Does it have simplicity? Is it unique? Adaptable? Timeless? Is it appropriate toward its subject?
Osceola City Council hopes the new city logo will encompass all of those aspects as it forges ahead with finding the right design.
During a July 15 city council meeting, Ty Wheeler, city administrator/clerk, debuted a preliminary city logo to the council.
“What we’ve got here is the product of the subcommittee’s work, which, for the most part, identifies what we felt was one of the features that we have as we continue to work toward the future, which is our location. And, thus, the map and the pin,” Wheeler said.
For the past couple of months, there has been a public initiative to develop a new logo for the city of Osceola.
It will be a new branding that will go on signage, letterheads, shirts, vehicles and more. The purpose is to have consistency in a logo, rather than the many various images that are being used by the city’s entities.
Wheeler said he wanted the city council to eventually adopt the logo officially because it will legitimize the usage of it for city staff.
There was a general consensus among the councilmen that they weren’t ready to officially approve the logo during the meeting because they still wanted to hear comments from the public.
“Yes, we need to have some type of — something in front of the council. I don’t think we’re quite ready for that (official approval) yet,” said Councilman Dave Walkup. “I think we’re ready to go and get all the different types of input from our community. I know I’m not ready to approve it.”
Wheeler said the new logo will officially be city property once it’s finalized.
“I would agree, then, that we’re acquiring city property. It would be certainly in our interest to see what the city thinks of it,” said Councilman Dr. George Fotiadis.
The effort to develop a new logo has been a months long effort of various citizens in Osceola, not just the city council.
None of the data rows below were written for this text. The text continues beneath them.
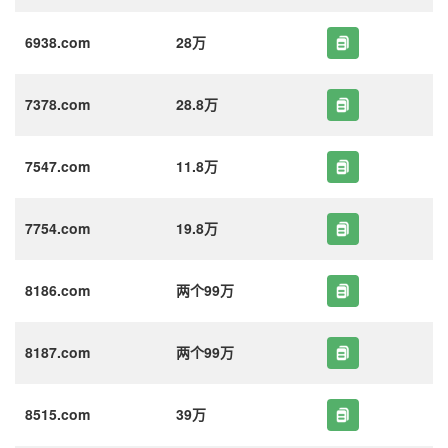
6938.com
28万
7378.com
28.8万
7547.com
11.8万
7754.com
19.8万
8186.com
两个99万
8187.com
两个99万
8515.com
39万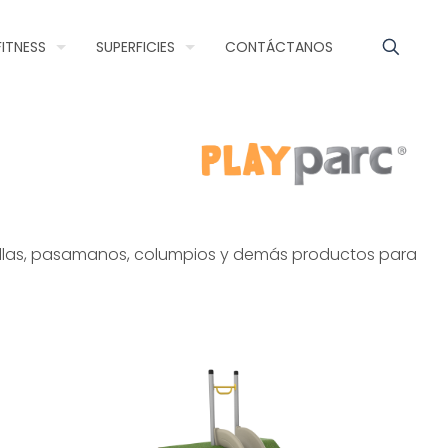
FITNESS
SUPERFICIES
CONTÁCTANOS
dillas, pasamanos, columpios y demás productos para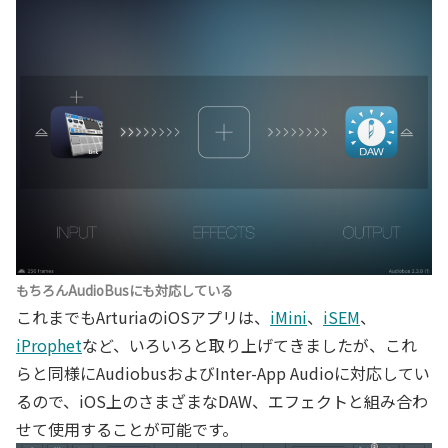
もちろんAudioBusにも対応している
これまでもArturiaのiOSアプリは、
iMini
、
iSEM
、
iProphet
など、いろいろと取り上げてきましたが、これ
らと同様にAudiobusおよびInter-App Audioに対応してい
るので、iOS上のさまざまなDAW、エフェクトと組み合わ
せて使用することが可能です。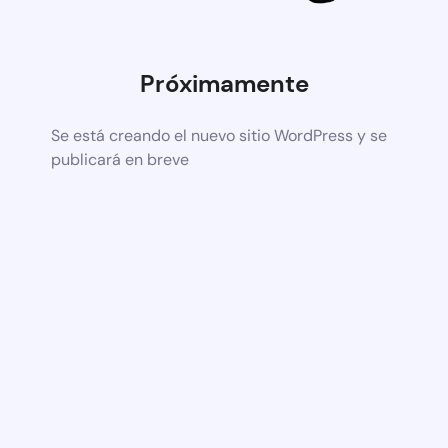
Próximamente
Se está creando el nuevo sitio WordPress y se
publicará en breve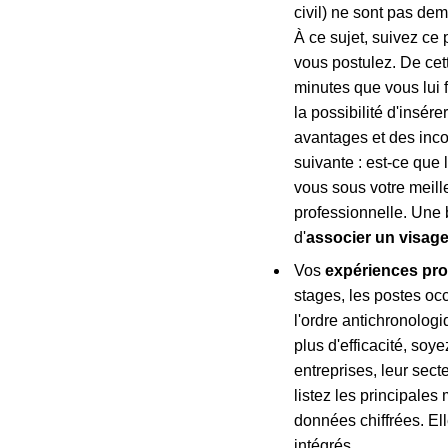
civil) ne sont pas de
À ce sujet, suivez ce 
vous postulez. De cett
minutes que vous lui 
la possibilité d'insér
avantages et des inco
suivante : est-ce que 
vous sous votre meille
professionnelle. Une 
d'
associer un visag
Vos
expériences pro
stages, les postes oc
l'ordre antichronolog
plus d'efficacité, soy
entreprises, leur sect
listez les principale
données chiffrées. El
intégrés.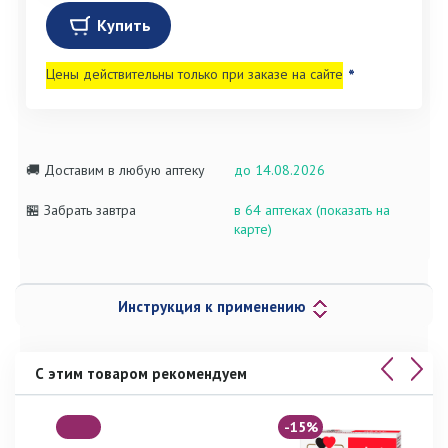
Купить
Цены действительны только при заказе на сайте
*
🚚 Доставим в любую аптеку
до 14.08.2026
🏪 Забрать завтра
в 64 аптеках (показать на
карте)
Инструкция к применению
С этим товаром рекомендуем
-15%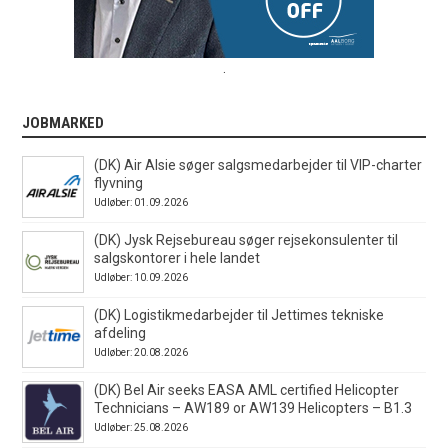
.
JOBMARKED
(DK) Air Alsie søger salgsmedarbejder til VIP-charter
flyvning
Udløber: 01.09.2026
(DK) Jysk Rejsebureau søger rejsekonsulenter til
salgskontorer i hele landet
Udløber: 10.09.2026
(DK) Logistikmedarbejder til Jettimes tekniske
afdeling
Udløber: 20.08.2026
(DK) Bel Air seeks EASA AML certified Helicopter
Technicians – AW189 or AW139 Helicopters – B1.3
Udløber: 25.08.2026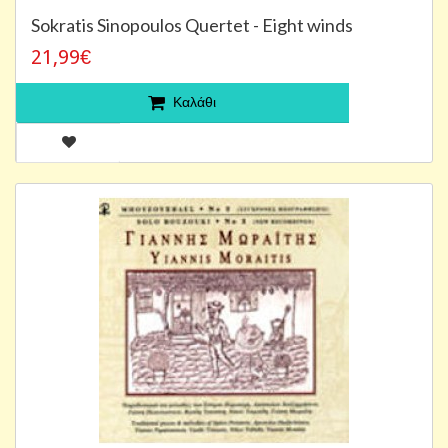
Sokratis Sinopoulos Quertet - Eight winds
21,99€
Καλάθι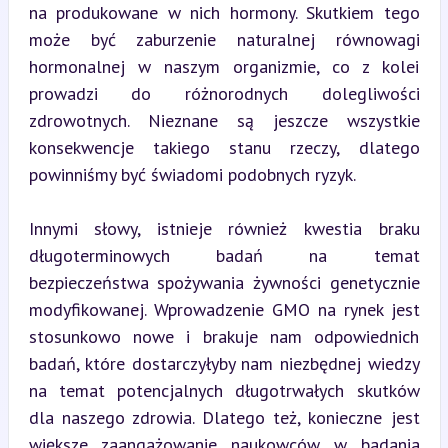
na produkowane w nich hormony. Skutkiem tego 
może być zaburzenie naturalnej równowagi 
hormonalnej w naszym organizmie, co z kolei 
prowadzi do różnorodnych dolegliwości 
zdrowotnych. Nieznane są jeszcze wszystkie 
konsekwencje takiego stanu rzeczy, dlatego 
powinniśmy być świadomi podobnych ryzyk.
Innymi słowy, istnieje również kwestia braku 
długoterminowych badań na temat 
bezpieczeństwa spożywania żywności genetycznie 
modyfikowanej. Wprowadzenie GMO na rynek jest 
stosunkowo nowe i brakuje nam odpowiednich 
badań, które dostarczyłyby nam niezbędnej wiedzy 
na temat potencjalnych długotrwałych skutków 
dla naszego zdrowia. Dlatego też, konieczne jest 
większe zaangażowanie naukowców w badania 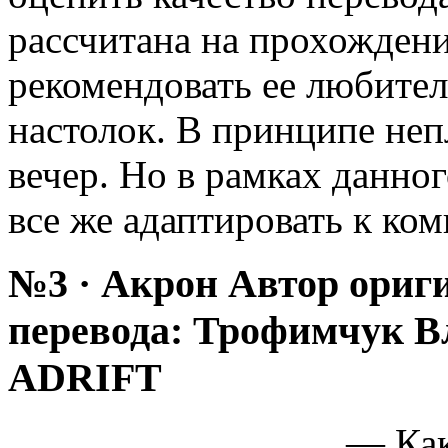
рассчитана на прохождени
рекомендовать ее любител
настолок. В принципе неп
вечер. Но в рамках данно
все же адаптировать к ко
№3 · Акрон Автор ориги
перевода: Трофимчук 
ADRIFT
— Как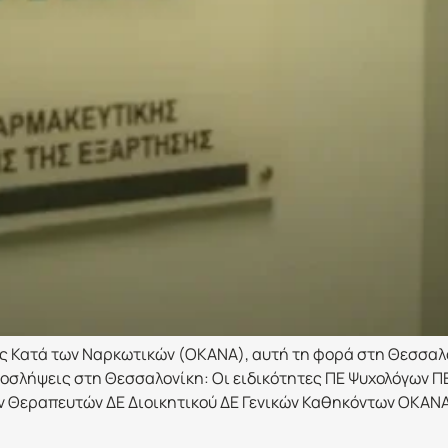
 Κατά των Ναρκωτικών (ΟΚΑΝΑ), αυτή τη φορά στη Θεσσαλο
σλήψεις στη Θεσσαλονίκη: Οι ειδικότητες ΠΕ Ψυχολόγων ΠΕ
ν Θεραπευτών ΔΕ Διοικητικού ΔΕ Γενικών Καθηκόντων ΟΚΑΝ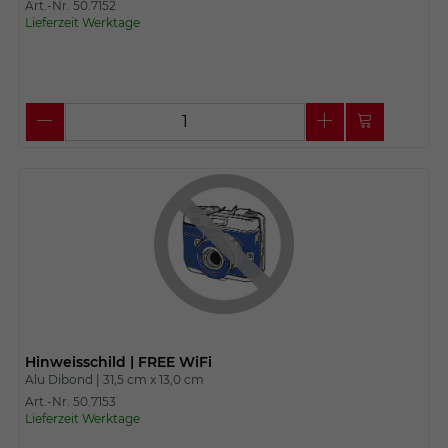
Art.-Nr. 50.7152
Lieferzeit Werktage
Hinweisschild | FREE WiFi
Alu Dibond |
31,5 cm x
13,0 cm
Art.-Nr. 50.7153
Lieferzeit Werktage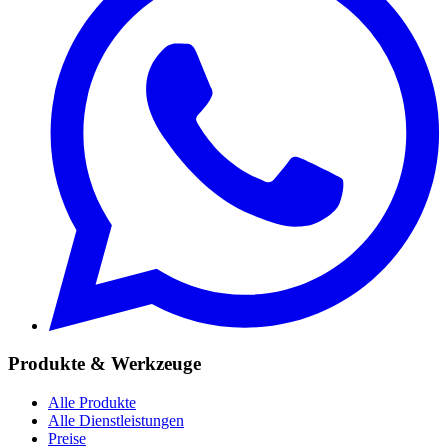
Produkte & Werkzeuge
Alle Produkte
Alle Dienstleistungen
Preise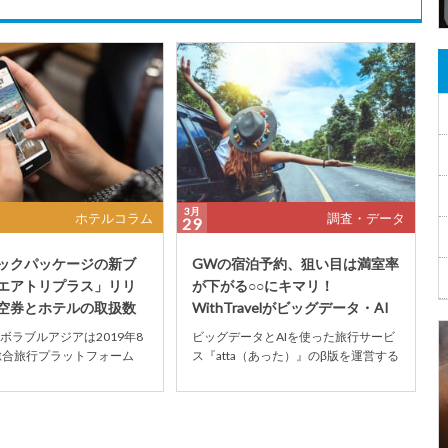
3月
ホテルコラム
調査・データ
29
ックパッケージの新ブ
GWの宿泊予約、狙い目は満室率
エアトリプラス」リリ
が下がる○○にキマリ！
空券とホテルの取扱数
WithTravelがビッグデータ・AI
大級
を使いリサー...
ボラブルアジアは2019年8
ビッグデータとAIを使った旅行サービ
総合旅行プラットフォーム
ス『atta（あった）』のβ版を運営する
』において、航空券とホテ
株式会社WithTravel（ウイズトラベ
み...
ル...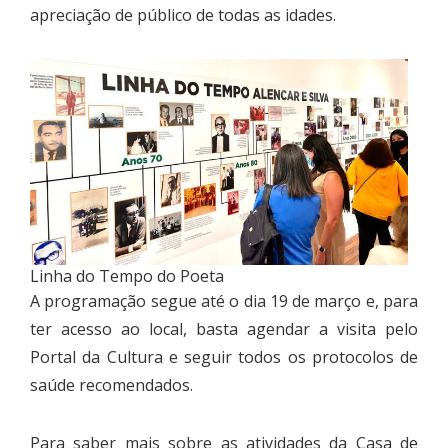
apreciação de público de todas as idades.
Linha do Tempo do Poeta
A programação segue até o dia 19 de março e, para
ter acesso ao local, basta agendar a visita pelo
Portal da Cultura
e seguir todos os protocolos de
saúde recomendados.
Para saber mais sobre as atividades da Casa de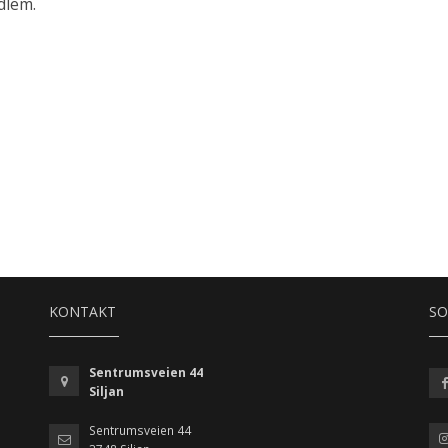
edlem.
KONTAKT
SO
Sentrumsveien 44
Siljan
Sentrumsveien 44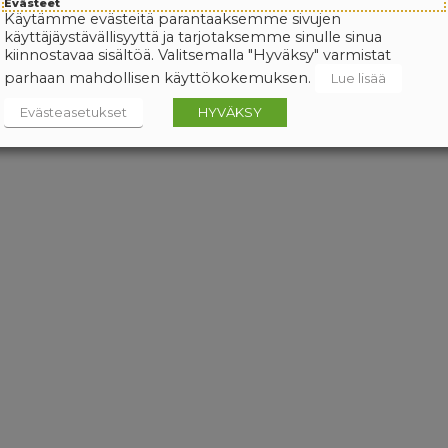
Evästeet
Käytämme evästeitä parantaaksemme sivujen
käyttäjäystävällisyyttä ja tarjotaksemme sinulle sinua
kiinnostavaa sisältöä. Valitsemalla "Hyväksy" varmistat
parhaan mahdollisen käyttökokemuksen.
Lue lisää
Evästeasetukset
HYVÄKSY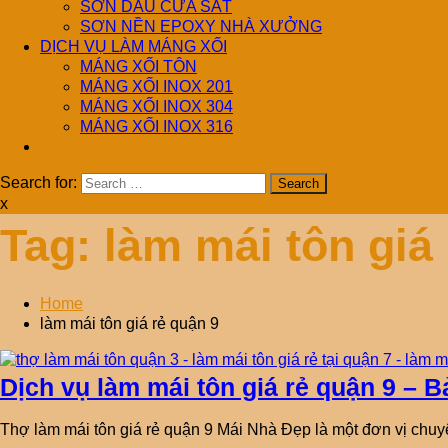
SƠN DẦU CỬA SẮT
SƠN NỀN EPOXY NHÀ XƯỞNG
DỊCH VỤ LÀM MÁNG XỐI
MÁNG XỐI TÔN
MÁNG XỐI INOX 201
MÁNG XỐI INOX 304
MÁNG XỐI INOX 316
Search for:
x
Tag:
làm mái tôn giá
Home
làm mái tôn giá rẻ quận 9
Dịch vụ làm mái tôn giá rẻ quận 9 – 
Thợ làm mái tôn giá rẻ quận 9 Mái Nhà Đẹp là một đơn vị chuyê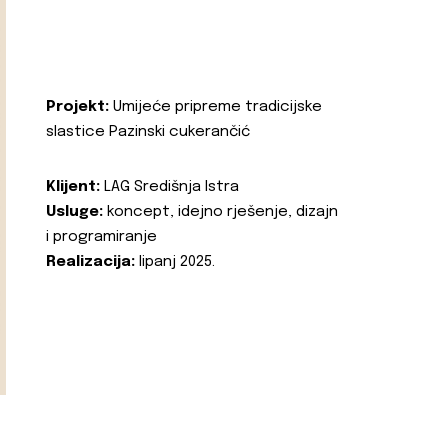
Projekt:
Umijeće pripreme tradicijske
slastice Pazinski cukerančić
Klijent:
LAG Središnja Istra
Usluge:
koncept, idejno rješenje, dizajn
i programiranje
Realizacija:
lipanj 2025.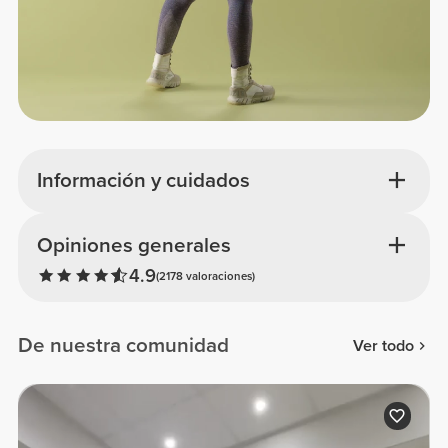
Información y cuidados
Opiniones generales
4.9
(2178 valoraciones)
De nuestra comunidad
Ver todo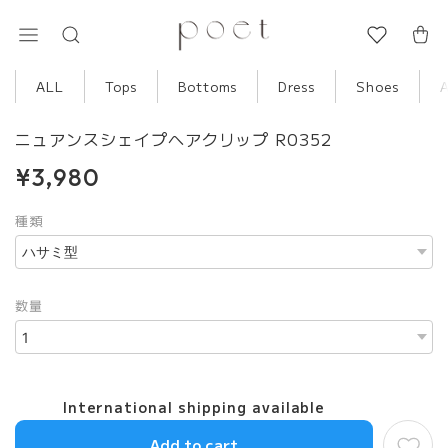
ALL
Tops
Bottoms
Dress
Shoes
ニュアンスシェイプヘアクリップ R0352
¥3,980
種類
数量
International shipping available
Add to cart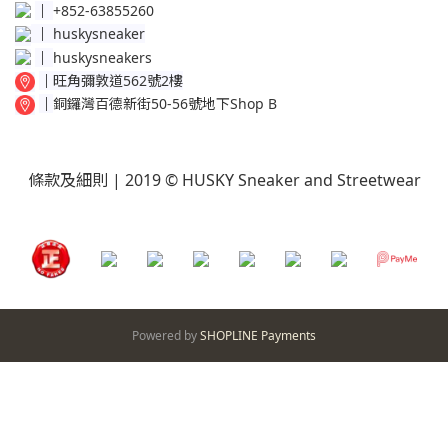
│
+852-63855260
│
huskysneaker
│
huskysneakers
│
旺角彌敦道562號2樓
│
銅鑼灣百德新街50-56號地下Shop B
條款及細則
| 2019 © HUSKY Sneaker and Streetwear
Powered by
SHOPLINE Payments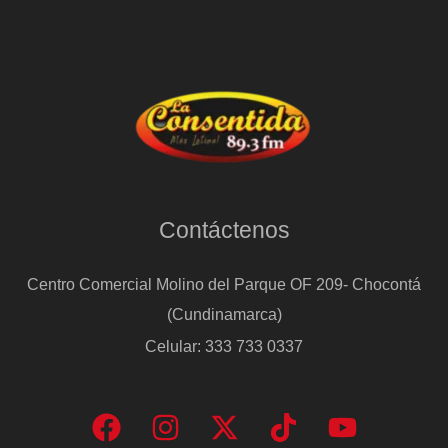
Contáctenos
Centro Comercial Molino del Parque OF 209- Chocontá
(Cundinamarca)
Celular: 333 733 0337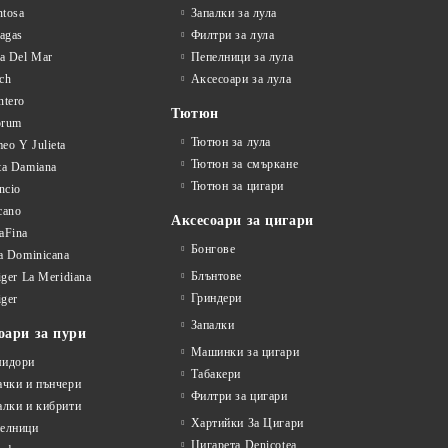
tosa
Запалки за лула
tagas
Филтри за лула
la Del Mar
Пепелници за лула
ch
Аксесоари за лула
ntero
Тютюн
orum
Тютюн за лула
eo Y Julieta
Тютюн за смъркане
ta Damiana
Тютюн за цигари
ncio
cano
Аксесоари за цигари
aFina
Бонгове
la Dominicana
Блънтове
liger La Meridiana
Гриндери
iger
Запалки
оари за пури
Машинки за цигари
идори
Табакери
ачки и пънчери
Филтри за цигари
алки и кибрити
Хартийки За Цигари
елници
Цигарета Denicotea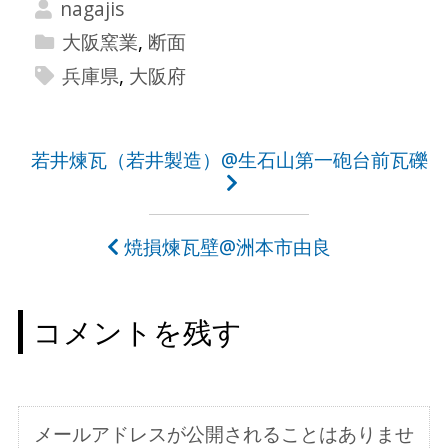
nagajis
大阪窯業
,
断面
兵庫県
,
大阪府
投
若井煉瓦（若井製造）@生石山第一砲台前瓦礫
稿
ナ
焼損煉瓦壁@洲本市由良
ビ
ゲ
コメントを残す
ー
シ
ョ
メールアドレスが公開されることはありませ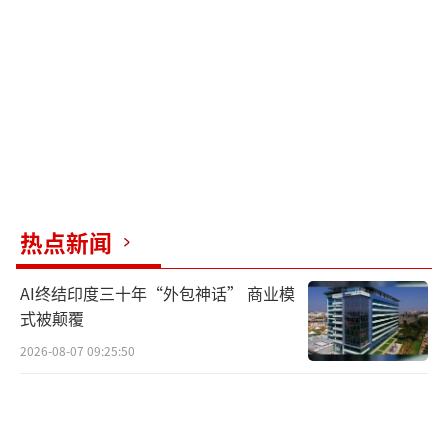
热点新闻
AI终结印度三十年“外包神话” 商业模
式被颠覆
2026-08-07 09:25:50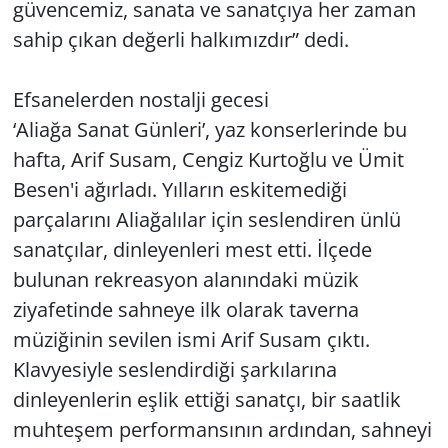
güvencemiz, sanata ve sanatçıya her zaman
sahip çıkan değerli halkımızdır” dedi.
Efsanelerden nostalji gecesi
‘Aliağa Sanat Günleri’, yaz konserlerinde bu
hafta, Arif Susam, Cengiz Kurtoğlu ve Ümit
Besen'i ağırladı. Yılların eskitemediği
parçalarını Aliağalılar için seslendiren ünlü
sanatçılar, dinleyenleri mest etti. İlçede
bulunan rekreasyon alanındaki müzik
ziyafetinde sahneye ilk olarak taverna
müziğinin sevilen ismi Arif Susam çıktı.
Klavyesiyle seslendirdiği şarkılarına
dinleyenlerin eşlik ettiği sanatçı, bir saatlik
muhteşem performansının ardından, sahneyi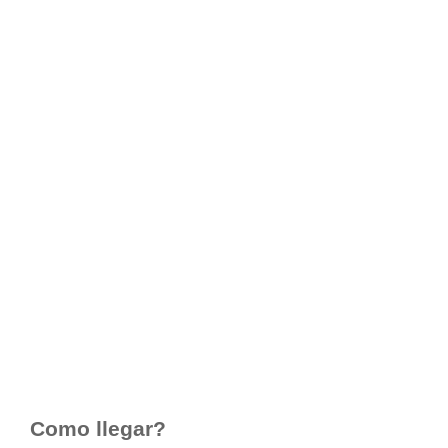
Como llegar?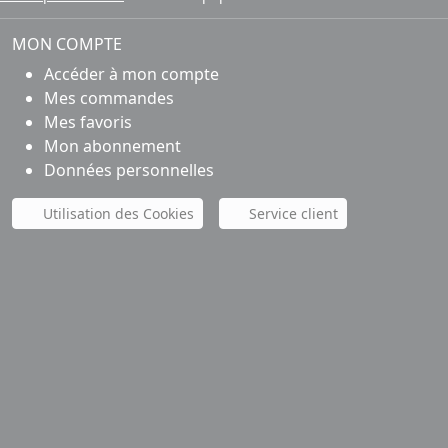
MON COMPTE
Accéder à mon compte
Mes commandes
Mes favoris
Mon abonnement
Données personnelles
Utilisation des Cookies
Service client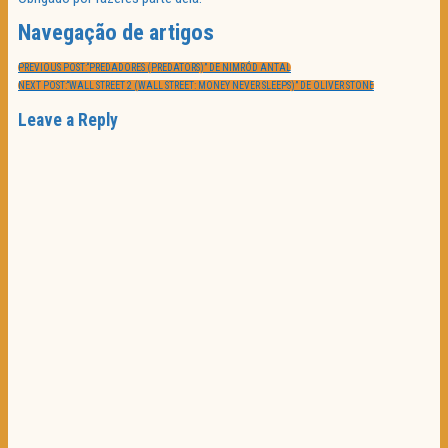
Navegação de artigos
PREVIOUS POST:
“PREDADORES (PREDATORS)” DE NIMRÓD ANTAL
NEXT POST:
“WALL STREET 2 (WALL STREET: MONEY NEVER SLEEPS)” DE OLIVER STONE
Leave a Reply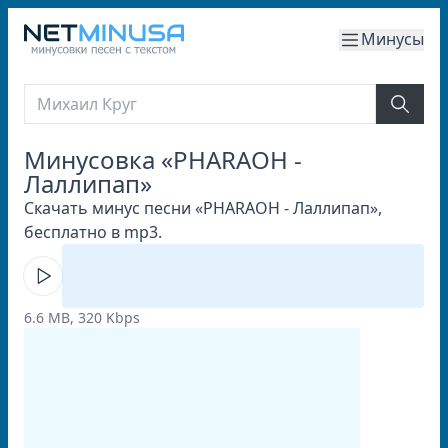
Минусы
Минусовка «PHARAOH -
Лаллипап»
Скачать минус песни «PHARAOH - Лаллипап»,
бесплатно в mp3.
6.6 MB, 320 Kbps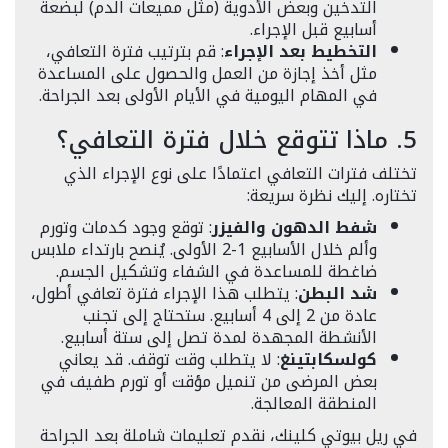
التدخين وبعض الأدوية (مثل مميعات الدم) لبضعة
أسابيع قبل الإجراء.
التخطيط بعد الإجراء
: قم بترتيب فترة التعافي،
مثل أخذ إجازة من العمل والحصول على المساعدة
في المهام اليومية في الأيام الأولى بعد الجراحة.
5. ماذا تتوقع خلال فترة التعافي؟
تختلف فترات التعافي اعتمادًا على نوع الإجراء الذي
تختاره. إليك نظرة سريعة:
شفط الدهون والفيزر
: توقع وجود كدمات وتورم
وألم خلال الأسابيع 1-2 الأولى. يُنصح بارتداء ملابس
ضاغطة للمساعدة في الشفاء وتشكيل الجسم.
شد البطن
: يتطلب هذا الإجراء فترة تعافي أطول،
عادة من 2 إلى 4 أسابيع. ستحتاج إلى تجنب
الأنشطة المجهدة لمدة تصل إلى ستة أسابيع.
كولسكابتينغ
: لا يتطلب وقت توقف. قد يعاني
بعض المرضى من تنميل مؤقت أو تورم طفيف في
المنطقة المعالجة.
في ريل بيوتي كلينك، نقدم تعليمات شاملة بعد الجراحة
A public hearing on the logo is scheduled for Aug. 19.
That date would also allow the winner in the Tuesday, Aug. 5, special election for the open at-large council seat to have input.
Written comments on the logo are also welcome for the public hearing.
“We want comments,” Walkup said. “We want to see what people think.”
Just so people know, the design of the second “o” in Osceola referencing a GPS or navigator icon.
Two of the same
The new logo is actually two different versions that are essentially the same design. There’s a large version of the logo, as well as a smaller one.
“The problem, as I’ve mentioned in the past, is when we’ve had more room, we end up with one version of Warrior Osceola and when we had to pair it down, we’ve got another version,” Wheeler said. “Then, a few years ago, the feather showed up and now, it’s a mish mash of various generations of Warrior Osceola, and then the feather and then the feather became artistic — scribble. It just lacks a sense of consistency.”
Basically, when previous Osceola logos needed to be smaller, they didn’t have the right size or dimensions, and something different had to be used.
“It really depends on the size of the space in which we’re printing,” Wheeler said. “Say, for example, you’ve got a business card, you might not have graphically enough space to print something of this (big) size and have it show up clear. You might want to instead pair it down to something that maybe leaves out the graphics and background and (have) just the main Osceola part. On the other hand, if you’ve got a vehicle or city letterhead, it would be more appropriate for the full picture.”